Idea: limited template expansion

Steven Schveighoffer via Digitalmars-d digitalmars-d at puremagic.com
Thu Jan 21 05:36:28 PST 2016


On 1/20/16 6:01 PM, David Nadlinger wrote:
> On Wednesday, 20 January 2016 at 22:00:45 UTC, Steven Schveighoffer wrote:
>> Imagine if you such a call returned something, and you simply used it
>> throughout the rest of your function. The compiler could rewrite this
>> as a template and compile all three versions and branch to the
>> appropriate one, but your code would simply read as a straightforward
>> procedural function.
>
> But if you abstract away the dispatch part into a (meta)template
> function like I suggested, the caller would still be just as linear, right?
>
> How would the client code be simpler with a built-in language feature?

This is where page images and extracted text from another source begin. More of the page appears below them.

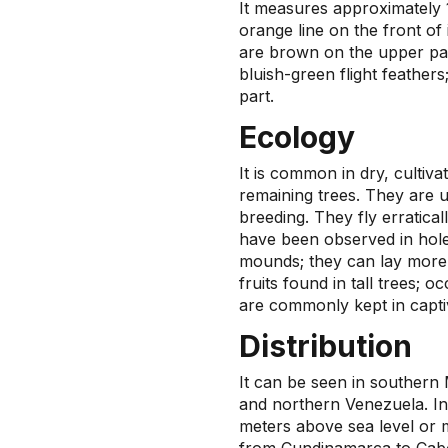
It measures approximately 1
orange line on the front of i
are brown on the upper par
bluish-green flight feathers;
part.
Ecology
It is common in dry, cultiv
remaining trees. They are u
breeding. They fly erratical
have been observed in holes
mounds; they can lay more
fruits found in tall trees; 
are commonly kept in captiv
Distribution
It can be seen in southern 
and northern Venezuela. In
meters above sea level or m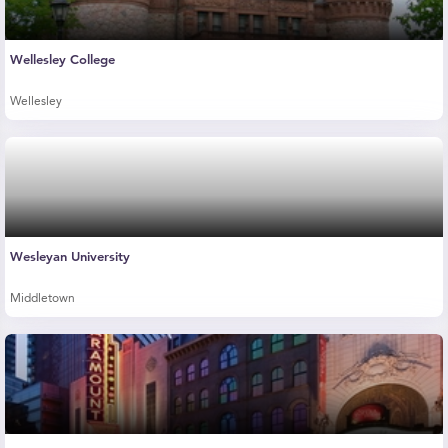
Wellesley College
Wellesley
Wesleyan University
Middletown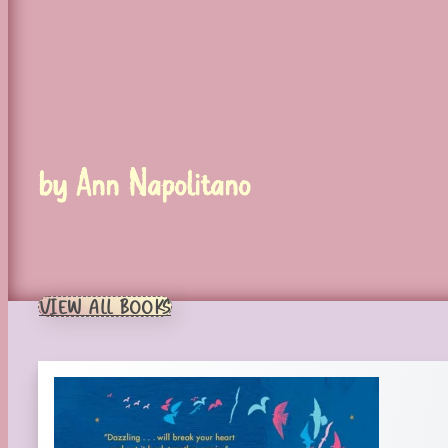
by Ann Napolitano
VIEW ALL BOOKS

The use case I have in mind is a parser, let's say an xml parser.

You have a file, it could be UTF8, UTF16, UTF32 (not to mention 
endianness, but that just adds to the number of finite possibilities)

Once you have determined the encoding, it doesn't change. So it's not 
advantageous to store the encoding in a runtime variable and check it at 
every turn. It makes more sense to templatize the code that deals with 
the XML parsing based on the code unit type, once that has been determined.

But client code ALSO has to deal with this, not just the library. So the 
implementation details sort of leak out into the caller.

Let's say there is a function parseXML that returns a range (a la 
byLine) that gives you elements from the xml tree.

Instead of a nice thing like:

foreach(element; file.asUTFX.parseXML)
{
    ... client code
}

you have to do something like this:

switch(file.detectBOM)
{
    case UTF8:
        foreach(element; file.asUTF8.parseXML)
        {
            ... client code
        }
        break;
    case UTF16:
        foreach(element; file.asUTF16.parseXML)
        {
            ... client code
        }
        break;
    case UTF32:
        foreach(element; file.asUTF32.parseXML)
        {
            ... client code
        }
        break;
}

In other words, the API *requires* you to write this switch thingy (and 
obviously to break up your client code into another function), or use 
some other mechanism. I want to hide the details of what is happening 
there in a simple call so the code is easy to read/write.